Go to the first, previous, next, last section, table of contents.

Miscellanea

These are just some random thoughts of mine. Your mileage may vary.

Limitations of the compressed file format

bzip2-0.9.5 and 0.9.0 use exactly the same file format as the previous version, bzip2-0.1. This decision was made in the interests of stability. Creating yet another incompatible compressed file format would create further confusion and disruption for users.

Nevertheless, this is not a painless decision. Development work since the release of bzip2-0.1 in August 1997 has shown complexities in the file format which slow down decompression and, in retrospect, are unnecessary. These are:

The run-length encoder, which is the first of the compression transformations, is entirely irrelevant. The original purpose was to protect the sorting algorithm from the very worst case input: a string of repeated symbols.
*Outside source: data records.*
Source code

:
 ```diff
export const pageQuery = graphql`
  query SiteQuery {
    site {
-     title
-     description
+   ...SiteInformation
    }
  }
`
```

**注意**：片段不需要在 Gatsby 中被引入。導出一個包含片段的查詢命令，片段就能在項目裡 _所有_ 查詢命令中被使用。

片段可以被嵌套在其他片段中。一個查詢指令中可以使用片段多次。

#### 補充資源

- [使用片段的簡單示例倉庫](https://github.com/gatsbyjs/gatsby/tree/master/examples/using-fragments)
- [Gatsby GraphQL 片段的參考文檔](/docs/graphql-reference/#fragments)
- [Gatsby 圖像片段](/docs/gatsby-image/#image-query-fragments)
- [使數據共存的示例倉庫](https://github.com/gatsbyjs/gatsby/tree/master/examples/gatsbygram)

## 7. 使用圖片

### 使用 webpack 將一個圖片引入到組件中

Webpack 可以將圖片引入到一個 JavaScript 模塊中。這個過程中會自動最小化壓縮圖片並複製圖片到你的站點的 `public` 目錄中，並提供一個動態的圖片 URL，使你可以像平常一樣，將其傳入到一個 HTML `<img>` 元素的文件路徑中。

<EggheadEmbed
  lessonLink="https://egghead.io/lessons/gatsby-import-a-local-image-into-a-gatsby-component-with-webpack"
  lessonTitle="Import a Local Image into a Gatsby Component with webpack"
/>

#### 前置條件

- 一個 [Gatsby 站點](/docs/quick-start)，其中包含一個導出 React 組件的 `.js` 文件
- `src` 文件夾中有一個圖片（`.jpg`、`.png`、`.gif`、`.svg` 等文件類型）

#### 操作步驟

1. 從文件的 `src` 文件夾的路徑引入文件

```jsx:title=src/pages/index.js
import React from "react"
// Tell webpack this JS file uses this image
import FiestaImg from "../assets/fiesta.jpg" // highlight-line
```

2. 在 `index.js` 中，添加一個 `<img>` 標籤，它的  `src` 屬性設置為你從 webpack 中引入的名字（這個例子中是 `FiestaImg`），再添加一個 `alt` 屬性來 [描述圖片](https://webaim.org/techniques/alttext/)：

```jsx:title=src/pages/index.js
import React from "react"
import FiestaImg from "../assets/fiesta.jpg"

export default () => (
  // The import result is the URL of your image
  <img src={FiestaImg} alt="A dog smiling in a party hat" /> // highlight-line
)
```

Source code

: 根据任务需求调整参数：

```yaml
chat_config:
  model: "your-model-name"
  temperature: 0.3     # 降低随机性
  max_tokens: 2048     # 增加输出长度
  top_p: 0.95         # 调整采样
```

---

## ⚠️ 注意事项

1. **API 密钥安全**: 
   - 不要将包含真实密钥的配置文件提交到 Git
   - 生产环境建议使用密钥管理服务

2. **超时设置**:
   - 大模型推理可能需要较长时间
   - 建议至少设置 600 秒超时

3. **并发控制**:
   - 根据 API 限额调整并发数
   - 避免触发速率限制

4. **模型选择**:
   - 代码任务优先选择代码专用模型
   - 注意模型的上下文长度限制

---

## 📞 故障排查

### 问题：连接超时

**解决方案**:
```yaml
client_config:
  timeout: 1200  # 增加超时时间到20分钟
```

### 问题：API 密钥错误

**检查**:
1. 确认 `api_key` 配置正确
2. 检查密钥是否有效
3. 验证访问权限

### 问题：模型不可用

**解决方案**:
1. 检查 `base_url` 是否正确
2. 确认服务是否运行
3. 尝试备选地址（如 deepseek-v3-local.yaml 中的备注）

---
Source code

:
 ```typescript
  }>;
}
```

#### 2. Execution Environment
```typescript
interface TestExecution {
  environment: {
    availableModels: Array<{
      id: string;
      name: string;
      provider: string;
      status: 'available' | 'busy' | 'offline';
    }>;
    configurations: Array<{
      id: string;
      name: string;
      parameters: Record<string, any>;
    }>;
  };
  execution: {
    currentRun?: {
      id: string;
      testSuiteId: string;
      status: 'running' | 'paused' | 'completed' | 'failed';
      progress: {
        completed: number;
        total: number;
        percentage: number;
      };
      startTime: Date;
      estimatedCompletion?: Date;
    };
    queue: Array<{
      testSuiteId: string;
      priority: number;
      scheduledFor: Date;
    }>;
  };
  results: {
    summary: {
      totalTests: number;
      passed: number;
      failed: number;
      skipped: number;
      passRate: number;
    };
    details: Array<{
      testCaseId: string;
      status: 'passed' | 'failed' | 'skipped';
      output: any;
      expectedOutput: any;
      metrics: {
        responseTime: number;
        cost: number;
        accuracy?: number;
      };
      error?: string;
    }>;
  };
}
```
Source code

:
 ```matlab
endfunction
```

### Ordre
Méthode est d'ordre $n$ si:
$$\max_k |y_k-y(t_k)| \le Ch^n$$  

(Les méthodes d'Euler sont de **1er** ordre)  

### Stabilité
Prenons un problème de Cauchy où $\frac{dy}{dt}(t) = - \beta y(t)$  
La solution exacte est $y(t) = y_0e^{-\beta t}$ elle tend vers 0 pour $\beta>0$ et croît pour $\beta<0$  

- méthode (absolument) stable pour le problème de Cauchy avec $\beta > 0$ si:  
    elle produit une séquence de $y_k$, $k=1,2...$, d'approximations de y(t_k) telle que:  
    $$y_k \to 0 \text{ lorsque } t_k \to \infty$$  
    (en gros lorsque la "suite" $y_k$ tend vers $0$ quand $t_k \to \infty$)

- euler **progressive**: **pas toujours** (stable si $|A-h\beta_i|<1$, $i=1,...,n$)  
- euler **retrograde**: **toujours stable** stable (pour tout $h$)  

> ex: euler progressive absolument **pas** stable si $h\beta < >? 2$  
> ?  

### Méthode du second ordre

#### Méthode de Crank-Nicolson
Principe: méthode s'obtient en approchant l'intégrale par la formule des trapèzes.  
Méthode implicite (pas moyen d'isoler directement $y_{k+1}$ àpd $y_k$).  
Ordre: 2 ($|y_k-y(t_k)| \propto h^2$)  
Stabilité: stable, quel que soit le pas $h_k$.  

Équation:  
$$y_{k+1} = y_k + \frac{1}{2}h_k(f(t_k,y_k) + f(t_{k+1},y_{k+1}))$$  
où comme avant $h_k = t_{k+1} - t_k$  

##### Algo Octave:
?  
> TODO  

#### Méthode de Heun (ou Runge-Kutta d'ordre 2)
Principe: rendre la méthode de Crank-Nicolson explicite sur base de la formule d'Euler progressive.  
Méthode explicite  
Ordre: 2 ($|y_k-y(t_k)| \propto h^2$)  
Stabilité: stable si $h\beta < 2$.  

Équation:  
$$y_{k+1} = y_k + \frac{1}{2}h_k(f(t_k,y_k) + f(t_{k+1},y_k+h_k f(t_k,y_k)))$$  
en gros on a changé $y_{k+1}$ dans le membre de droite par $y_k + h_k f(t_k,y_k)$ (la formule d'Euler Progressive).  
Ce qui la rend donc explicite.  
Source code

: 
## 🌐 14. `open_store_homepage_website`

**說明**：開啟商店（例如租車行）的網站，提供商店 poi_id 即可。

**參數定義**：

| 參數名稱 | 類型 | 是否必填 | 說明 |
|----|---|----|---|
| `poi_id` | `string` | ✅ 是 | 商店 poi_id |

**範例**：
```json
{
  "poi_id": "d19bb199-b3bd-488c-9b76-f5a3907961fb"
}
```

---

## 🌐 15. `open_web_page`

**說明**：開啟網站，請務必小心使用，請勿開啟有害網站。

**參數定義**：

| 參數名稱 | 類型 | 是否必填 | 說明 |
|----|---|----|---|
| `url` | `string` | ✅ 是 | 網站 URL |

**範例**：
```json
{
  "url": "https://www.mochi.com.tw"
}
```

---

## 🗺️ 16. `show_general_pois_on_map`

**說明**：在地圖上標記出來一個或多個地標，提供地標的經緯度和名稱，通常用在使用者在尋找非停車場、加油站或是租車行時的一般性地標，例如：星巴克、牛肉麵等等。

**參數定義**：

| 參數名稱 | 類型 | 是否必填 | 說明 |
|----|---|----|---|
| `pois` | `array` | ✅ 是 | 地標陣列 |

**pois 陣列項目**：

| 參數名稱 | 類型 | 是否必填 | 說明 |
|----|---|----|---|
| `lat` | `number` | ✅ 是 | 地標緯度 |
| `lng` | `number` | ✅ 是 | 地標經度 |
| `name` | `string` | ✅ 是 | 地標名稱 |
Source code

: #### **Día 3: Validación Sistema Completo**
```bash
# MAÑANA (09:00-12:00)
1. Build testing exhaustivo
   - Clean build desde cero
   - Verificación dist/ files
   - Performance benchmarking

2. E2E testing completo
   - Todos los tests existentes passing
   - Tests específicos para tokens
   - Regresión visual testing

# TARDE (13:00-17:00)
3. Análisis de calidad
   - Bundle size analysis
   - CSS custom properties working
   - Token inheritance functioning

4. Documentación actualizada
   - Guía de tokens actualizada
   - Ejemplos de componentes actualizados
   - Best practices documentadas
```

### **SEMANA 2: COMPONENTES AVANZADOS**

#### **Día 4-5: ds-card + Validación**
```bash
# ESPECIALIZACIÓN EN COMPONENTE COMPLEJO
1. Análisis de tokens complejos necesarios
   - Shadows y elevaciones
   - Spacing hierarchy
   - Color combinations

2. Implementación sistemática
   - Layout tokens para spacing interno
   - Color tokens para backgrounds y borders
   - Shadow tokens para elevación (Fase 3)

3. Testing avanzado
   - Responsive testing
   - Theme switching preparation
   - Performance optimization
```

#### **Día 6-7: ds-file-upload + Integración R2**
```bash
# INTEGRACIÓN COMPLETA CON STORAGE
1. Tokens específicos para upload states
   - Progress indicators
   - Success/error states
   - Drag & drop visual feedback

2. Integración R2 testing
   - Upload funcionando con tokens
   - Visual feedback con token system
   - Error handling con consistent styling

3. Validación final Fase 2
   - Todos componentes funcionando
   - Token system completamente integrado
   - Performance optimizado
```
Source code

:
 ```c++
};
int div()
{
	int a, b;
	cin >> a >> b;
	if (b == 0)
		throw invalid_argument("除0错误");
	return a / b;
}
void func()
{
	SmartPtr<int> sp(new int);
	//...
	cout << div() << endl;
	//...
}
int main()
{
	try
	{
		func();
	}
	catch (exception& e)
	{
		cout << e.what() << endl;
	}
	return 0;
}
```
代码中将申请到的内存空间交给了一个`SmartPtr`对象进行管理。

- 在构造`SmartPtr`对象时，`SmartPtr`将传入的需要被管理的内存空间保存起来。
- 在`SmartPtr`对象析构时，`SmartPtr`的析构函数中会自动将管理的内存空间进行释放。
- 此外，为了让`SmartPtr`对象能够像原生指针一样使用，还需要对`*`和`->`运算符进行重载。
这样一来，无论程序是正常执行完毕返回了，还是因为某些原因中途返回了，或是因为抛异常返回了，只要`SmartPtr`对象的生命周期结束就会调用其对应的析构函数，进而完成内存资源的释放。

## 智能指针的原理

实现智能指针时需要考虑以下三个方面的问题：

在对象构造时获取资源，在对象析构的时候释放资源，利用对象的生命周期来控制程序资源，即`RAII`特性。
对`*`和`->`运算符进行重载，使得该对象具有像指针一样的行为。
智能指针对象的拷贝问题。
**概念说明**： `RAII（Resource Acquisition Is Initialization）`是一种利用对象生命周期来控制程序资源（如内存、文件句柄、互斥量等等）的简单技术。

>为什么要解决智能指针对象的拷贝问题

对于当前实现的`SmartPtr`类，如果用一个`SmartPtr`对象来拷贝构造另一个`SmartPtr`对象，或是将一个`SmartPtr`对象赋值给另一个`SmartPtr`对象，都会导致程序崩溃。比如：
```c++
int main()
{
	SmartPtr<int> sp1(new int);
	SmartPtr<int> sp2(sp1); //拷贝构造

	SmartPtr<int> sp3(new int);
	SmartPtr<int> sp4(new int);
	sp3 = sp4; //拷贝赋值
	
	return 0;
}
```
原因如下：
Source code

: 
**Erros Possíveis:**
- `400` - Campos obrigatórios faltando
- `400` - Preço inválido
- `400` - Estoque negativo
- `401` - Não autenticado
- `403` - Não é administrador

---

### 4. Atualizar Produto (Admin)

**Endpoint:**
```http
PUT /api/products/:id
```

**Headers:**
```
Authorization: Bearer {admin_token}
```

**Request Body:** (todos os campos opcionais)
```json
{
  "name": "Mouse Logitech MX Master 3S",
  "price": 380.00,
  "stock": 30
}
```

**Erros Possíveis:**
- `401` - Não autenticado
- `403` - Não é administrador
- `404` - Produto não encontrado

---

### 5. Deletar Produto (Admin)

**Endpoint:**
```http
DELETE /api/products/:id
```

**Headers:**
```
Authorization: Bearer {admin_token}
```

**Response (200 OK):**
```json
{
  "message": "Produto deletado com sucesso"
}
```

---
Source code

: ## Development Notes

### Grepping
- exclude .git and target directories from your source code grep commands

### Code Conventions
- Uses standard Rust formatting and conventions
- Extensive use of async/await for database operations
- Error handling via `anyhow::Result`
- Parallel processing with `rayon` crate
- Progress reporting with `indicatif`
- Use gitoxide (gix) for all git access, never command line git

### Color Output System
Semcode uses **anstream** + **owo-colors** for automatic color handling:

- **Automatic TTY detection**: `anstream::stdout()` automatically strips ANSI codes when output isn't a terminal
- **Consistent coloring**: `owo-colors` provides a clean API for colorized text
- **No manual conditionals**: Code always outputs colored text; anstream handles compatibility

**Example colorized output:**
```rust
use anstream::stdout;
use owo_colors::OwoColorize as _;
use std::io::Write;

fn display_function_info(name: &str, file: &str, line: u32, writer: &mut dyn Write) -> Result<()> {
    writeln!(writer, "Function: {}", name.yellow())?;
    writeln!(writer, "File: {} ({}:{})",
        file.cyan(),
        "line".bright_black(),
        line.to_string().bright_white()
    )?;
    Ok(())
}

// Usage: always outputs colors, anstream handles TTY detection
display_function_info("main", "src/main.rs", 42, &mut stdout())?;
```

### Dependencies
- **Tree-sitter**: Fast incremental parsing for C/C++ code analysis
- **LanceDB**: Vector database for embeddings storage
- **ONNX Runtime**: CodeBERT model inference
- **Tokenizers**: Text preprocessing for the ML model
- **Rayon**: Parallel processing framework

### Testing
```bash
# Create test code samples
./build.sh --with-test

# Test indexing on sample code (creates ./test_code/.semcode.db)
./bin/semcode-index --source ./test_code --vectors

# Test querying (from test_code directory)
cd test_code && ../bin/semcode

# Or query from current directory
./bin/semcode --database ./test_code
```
But algorithm steps Q6a and Q6b in the original Burrows-Wheeler technical report (SRC-124) show how repeats can be handled without difficulty in block sorting.
The randomisation mechanism doesn't really need to be there. Udi Manber and Gene Myers published a suffix array construction algorithm a few years back, which can be employed to sort any block, no matter how repetitive, in O(N log N) time. Subsequent work by Kunihiko Sadakane has produced a derivative O(N (log N)^2) algorithm which usually outperforms the Manber-Myers algorithm. I could have changed to Sadakane's algorithm, but I find it to be slower than bzip2's existing algorithm for most inputs, and the randomisation mechanism protects adequately against bad cases. I didn't think it was a good tradeoff to make. Partly this is due to the fact that I was not flooded with email complaints about bzip2-0.1's performance on repetitive data, so perhaps it isn't a problem for real inputs. Probably the best long-term solution, and the one I have incorporated into 0.9.5 and above, is to use the existing sorting algorithm initially, and fall back to a O(N (log N)^2) algorithm if the standard algorithm gets into difficulties.
The compressed file format was never designed to be handled by a library, and I have had to jump though some hoops to produce an efficient implementation of decompression. It's a bit hairy. Try passing decompress.c through the C preprocessor and you'll see what I mean. Much of this complexity could have been avoided if the compressed size of each block of data was recorded in the data stream.
An Adler-32 checksum, rather than a CRC32 checksum, would be faster to compute.

It would be fair to say that the bzip2 format was frozen before I properly and fully understood the performance consequences of doing so.

Improvements which I was able to incorporate into 0.9.0, despite using the same file format, are:

Single array implementation of the inverse BWT. This significantly speeds up decompression, presumably because it reduces the number of cache misses.
Faster inverse MTF transform for large MTF values. The new implementation is based on the notion of sliding blocks of values.
bzip2-0.9.0 now reads and writes files with fread and fwrite; version 0.1 used putc and getc.